Home Festival di Venezia Via Castellana Bandiera: Un film è un’avventura, se non è un’avventura che film è?

Via Castellana Bandiera: Un film è un’avventura, se non è un’avventura che film è?

Cinquant’anni fa Antonioni andò in Sicilia per “L’avventura” con Monica Vitti, oggi ci prova Emma Dante…una avventura diversa…

pubblicato 29 Agosto 2013 aggiornato 31 Luglio 2020 10:18

Via Castellana Bandiera (la nostra recensione) è un seme che cresce dentro la terra e non fuori della terra, grano rovesciato. Il titolo viene da una strada che esiste effettivamente a Palermo e che la regista Emma Dante, provenienza teatrale, occhio da cinema, conosceva da ragazza. Una strada stretta, arrampicata sul Monte Pellegrino.

Dopo una visita in cimitero dove Samira, una delle protagonista del film, si sdraia sulla tomba di una persona cara, il caso centrale nel racconto esplode in una strada stretta come un vicolo, appunto “Via Castellana Bandiera”. Due macchine vengono da direzioni opposte e si bloccano a vicenda. Una è l’auto guidata Samira, lontana origine albanese, carica di familiari siculi; e l’altra è la vettura con Rosa e Clara, due donne diverse tra loro, unite da una relazione.
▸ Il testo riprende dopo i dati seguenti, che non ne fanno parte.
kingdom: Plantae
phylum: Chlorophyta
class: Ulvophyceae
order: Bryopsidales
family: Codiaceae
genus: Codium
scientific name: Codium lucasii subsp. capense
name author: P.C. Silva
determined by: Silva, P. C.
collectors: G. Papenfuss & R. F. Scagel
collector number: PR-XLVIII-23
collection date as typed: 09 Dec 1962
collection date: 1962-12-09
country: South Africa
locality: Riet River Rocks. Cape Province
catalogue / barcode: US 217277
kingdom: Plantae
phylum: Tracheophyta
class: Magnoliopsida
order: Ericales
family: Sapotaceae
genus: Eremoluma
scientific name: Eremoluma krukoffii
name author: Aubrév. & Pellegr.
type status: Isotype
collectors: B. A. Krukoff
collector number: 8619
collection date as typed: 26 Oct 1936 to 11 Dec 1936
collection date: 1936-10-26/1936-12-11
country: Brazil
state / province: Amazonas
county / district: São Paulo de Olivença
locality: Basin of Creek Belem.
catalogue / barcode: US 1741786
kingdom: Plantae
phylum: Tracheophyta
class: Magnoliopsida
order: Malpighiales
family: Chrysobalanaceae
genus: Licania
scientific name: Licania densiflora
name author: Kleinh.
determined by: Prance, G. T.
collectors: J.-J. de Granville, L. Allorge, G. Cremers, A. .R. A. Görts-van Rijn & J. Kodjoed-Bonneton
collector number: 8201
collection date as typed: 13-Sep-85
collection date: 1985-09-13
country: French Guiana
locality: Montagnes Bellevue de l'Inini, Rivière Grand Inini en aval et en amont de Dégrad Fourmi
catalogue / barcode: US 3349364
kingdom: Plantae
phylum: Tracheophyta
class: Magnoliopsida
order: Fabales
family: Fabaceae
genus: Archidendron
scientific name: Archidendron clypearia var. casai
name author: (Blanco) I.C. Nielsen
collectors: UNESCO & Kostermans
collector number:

La follia si scatena. Nessuna delle donne al volante vuole indietreggiare, e dai suoni di clacson, e dagli improperi, si passa a una tensione che a poco a poco prende fuoco , scorre il sangue nel momento in cui arrivato altri automobilisti e il caso diventa casino.

Mi fermo qui. Odio diffondermi sulle trame. Preferisco centellinare le emozioni che si susseguono. Emozioni siciliane. Antonioni le gelò nel suo famoso film L’avventura (1961) con Monica Vitti e Gabriele Ferzetti. Si disse allora che il regista avesse inventata la famosa “incomunicabilità”, la formuletta coniata durante il miracolo economico italiano per sentirsi tutti meglio e quindi, non potendo comunicare tra loro, si poteva dedicarsi a pancia da vuota a piena al pieno consumismo, quel consumismo poi bollato da Pasolini come cancro della nuova società all’alba.

La Dante non è una ideologa, non alza pugni al vento, non si impanca, non è come si dice un’“analista sociale”. E’ una regista dalle corde di potente violoncello. La lotta, la competizione tra una donna di ieri e due donne di oggi altro non è che una seconda “avventura” nell’epoca in cui il consumismo sta andando in pensione, scoprendo in realtà che il vero vuoto è nell’anima. Si odiano quelle donne, e si amano, ma non lo sanno. Intorno a loro, gli uomini sono pezzi di grasso e di volgarità, sono popolo bue della tv e dell’attualità, sono spettatori che possono scattare e prendete coltello o vetriolo per uccidere o deturpare le donne.

Il film comincia con qualche dubbio, qualche lentezza, qualche bozzetto di troppo. Ma lentamente, con un attento studio delle riprese e dei dialoghi, l’azione si mette al servizio di una denuncia potente di un oggi che vive non un’avventura bensì un cumulo di disavventure che conducono alla morte, già pronta, dietro l’angolo. Una bella regia, una sceneggiatura che forse avrebbe avuto bisogno di maggiore fantasia nella prima parte, la recitazione delle donne centrata, intensa; quella degli uomini adatta per esemplificare la condizione del campionario maschile: vuoti a perdere, salvo quando sono toccati fino in fondo nell’orgoglio; vuoti passivi che esplodono di violenza, senza un sentimento verso le loro donne: solo fastidio e, quando si accende dentro, solo odio. Bravissime Elena Cotta, Emma Dante, Alba Rohrwacher. La popolazione maschile è un coro greco, tumultuoso e ridicolo.